Record excerpts section start

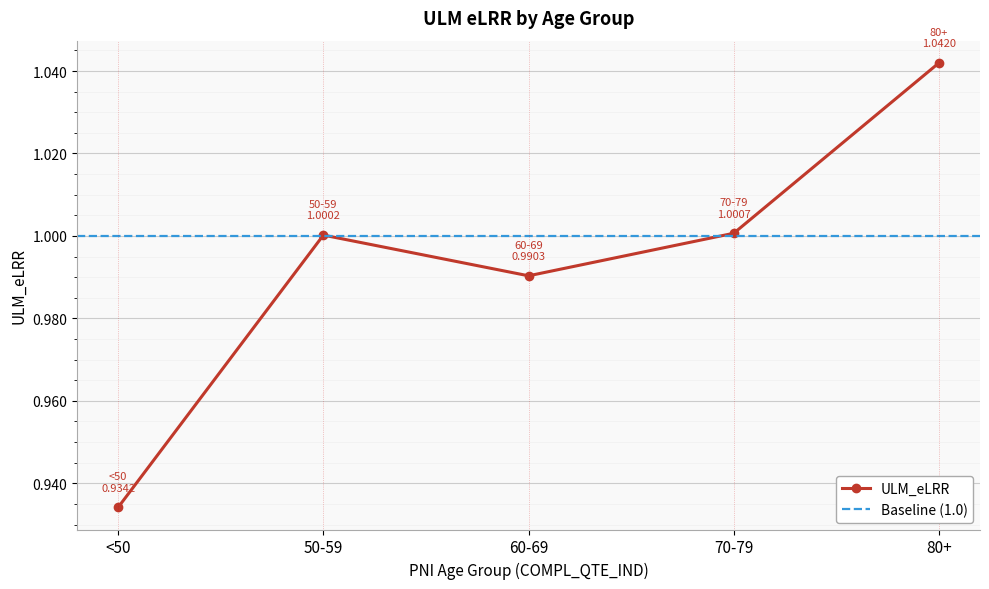

Does the chart display data point markers on the line(s)?

Yes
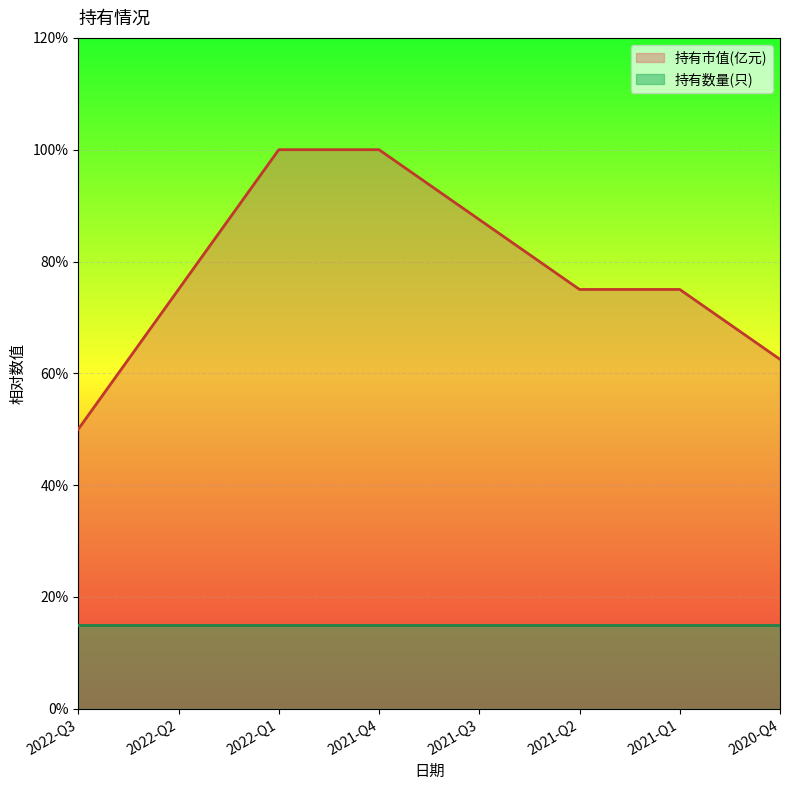

What is the label of the 7th point from the right?

2022-Q2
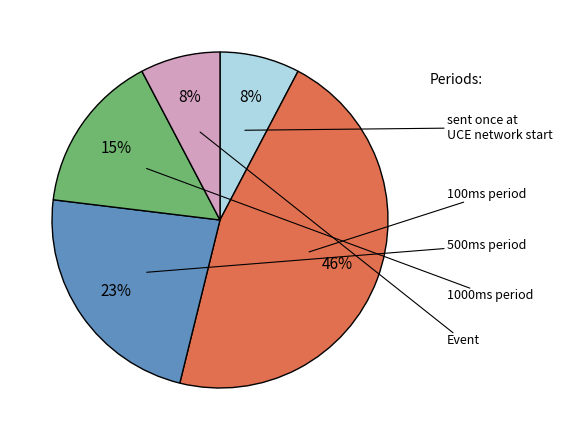

Is there any slice that represents more than half of the pie?

No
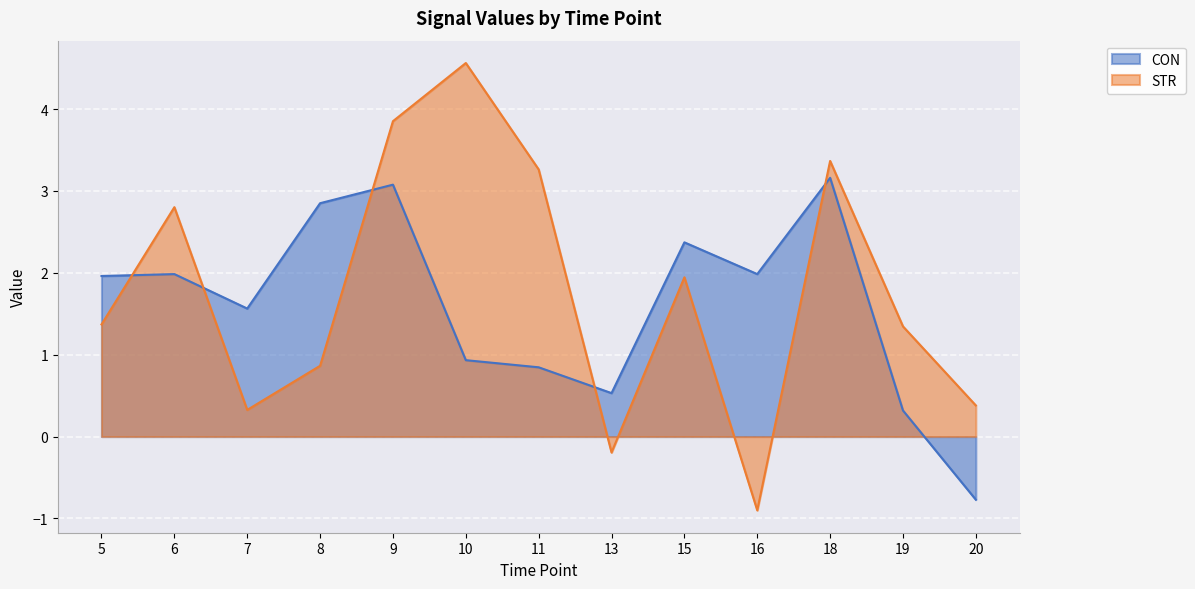

At which label is STR closest to 1?

8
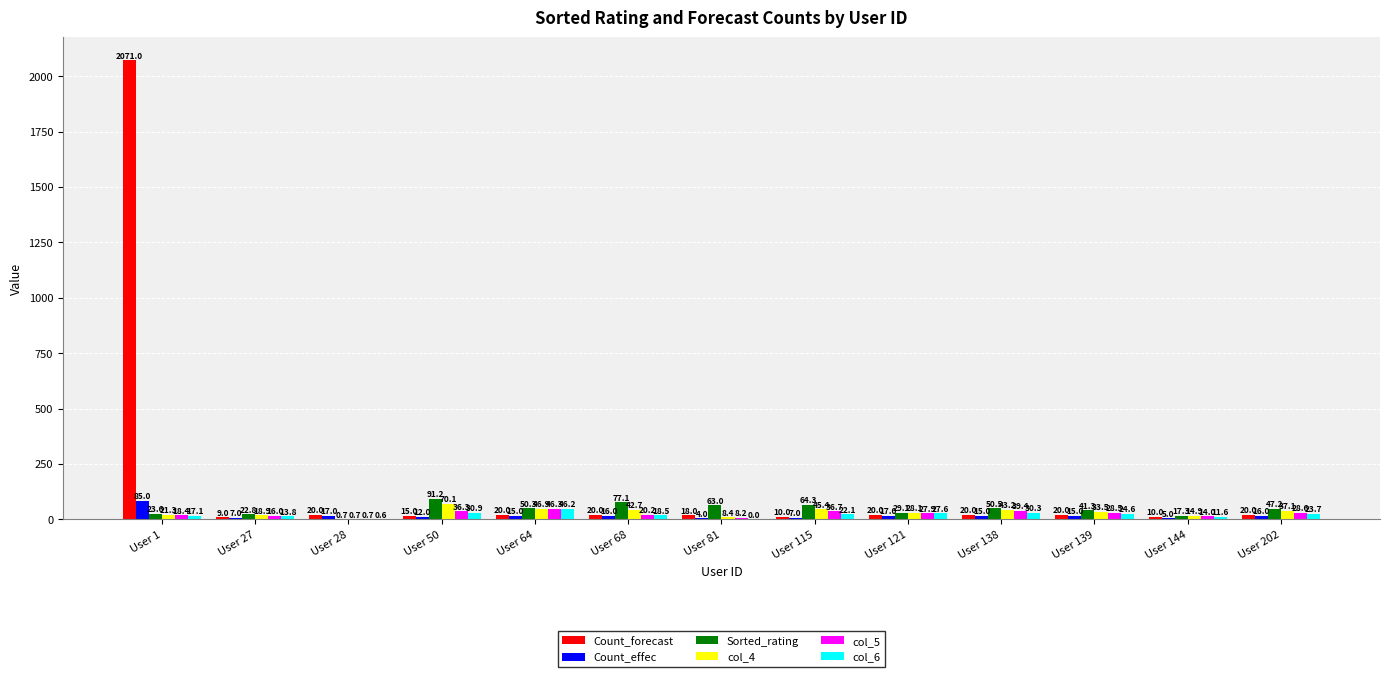

At which category is the sum across all series the highest?

User 1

Record excerpts section end

Extract every line of text from the items above verbatim, leaving out the pictures.

Does the chart display data point markers on the line(s)?

Yes

What is the label of the 7th point from the right?

2022-Q2

Is there any slice that represents more than half of the pie?

No

At which label is STR closest to 1?

8

At which category is the sum across all series the highest?

User 1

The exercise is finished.